(Beginning of EXTRACTED TEXT)

Well, I do a bit of meat cooking, and it's excellent for that, but I have done cooking in mason jars, and found that to be quite nice. Part of it may be that I don't have a pressure cooker, so I cook things sous vide that you'd just toss in a pressure cooker, but I have done some interesting things like creme brulee. Another interesting thing was brownies, not sure if you could do those in a pressure cooker. Another big thing is slow cooked apples straight in mason jars, but I think that'd def. be just as easy(and faster) in a pressure cooker?
I'm a big fan of sous vide. Similar to pressure cooking in the effects it can do to meat and all, but muuuch longer cooking times :)
If it's salt we're talking about: I love a good coarse kosher salt more than any other kind.
very cheap and suiting the "lazy vegan" diet i'm heading towards
Haha! If only someone promoted the Lazy Vegan diet.
I've been wanting to post in here, but haven't been sure of what to post about; I love cooking. Instead of me only posting about what I'm cooking, I want to hear what everyone else is cooking today as well!
I've been pressure cooking for the past year. The really big win is it can make stock in 45 minutes, and it's really really good rich stock, the kind that would take hours normally.
Quick beans are also convenient, but you have to get the liquid amount right, and a few beans will tend to float on top and end up harder than the rest.

(End of EXTRACTED TEXT)
(Beginning of EXTRACTED RECORDS)

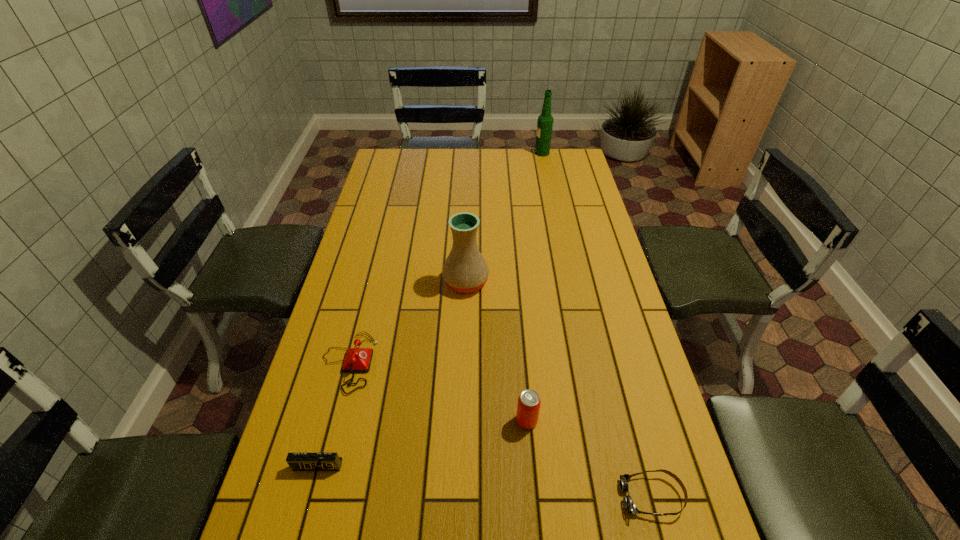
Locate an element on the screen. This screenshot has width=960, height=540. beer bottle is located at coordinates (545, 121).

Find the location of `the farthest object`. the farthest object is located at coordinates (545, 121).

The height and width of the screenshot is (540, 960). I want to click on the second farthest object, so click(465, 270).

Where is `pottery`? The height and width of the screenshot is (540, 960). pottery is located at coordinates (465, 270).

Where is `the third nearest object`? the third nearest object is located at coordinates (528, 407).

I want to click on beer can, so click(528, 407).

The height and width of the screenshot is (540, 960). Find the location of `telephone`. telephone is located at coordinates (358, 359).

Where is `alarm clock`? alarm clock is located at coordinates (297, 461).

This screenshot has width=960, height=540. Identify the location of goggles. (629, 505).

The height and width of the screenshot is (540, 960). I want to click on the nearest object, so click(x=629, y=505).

(End of EXTRACTED RECORDS)
(Beginning of EXTRACTED RECORDS)

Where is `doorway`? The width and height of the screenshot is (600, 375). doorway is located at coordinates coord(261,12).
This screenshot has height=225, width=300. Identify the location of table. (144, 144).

(End of EXTRACTED RECORDS)
(Beginning of EXTRACTED RECORDS)

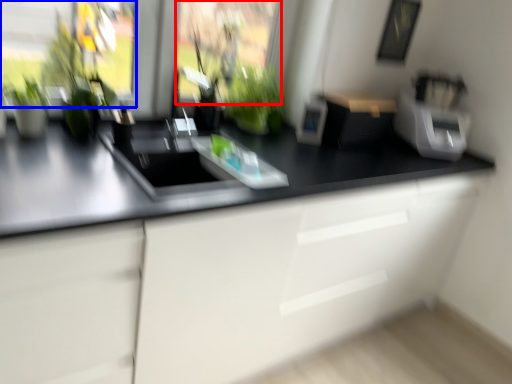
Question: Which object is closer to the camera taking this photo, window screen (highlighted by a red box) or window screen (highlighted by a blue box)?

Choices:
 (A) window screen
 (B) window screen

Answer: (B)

(End of EXTRACTED RECORDS)

WORK REQUEST 1: Please transcribe the part of the cooking thread starting at "I'm a big fan" and ending at "any other kind.".
WORK REQUEST 2: In the cooking thread, how long does a pressure cooker take to make stock?
WORK REQUEST 3: According to the cooking thread, why is making stock the really big win of pressure cooking? Explain in one to three sentences.

SOLUTION 1:
I'm a big fan of sous vide. Similar to pressure cooking in the effects it can do to meat and all, but muuuch longer cooking times :)
If it's salt we're talking about: I love a good coarse kosher salt more than any other kind.

SOLUTION 2: 45 minutes.

SOLUTION 3: A pressure cooker can make stock in 45 minutes. That stock is really good and rich, the kind that would normally take hours.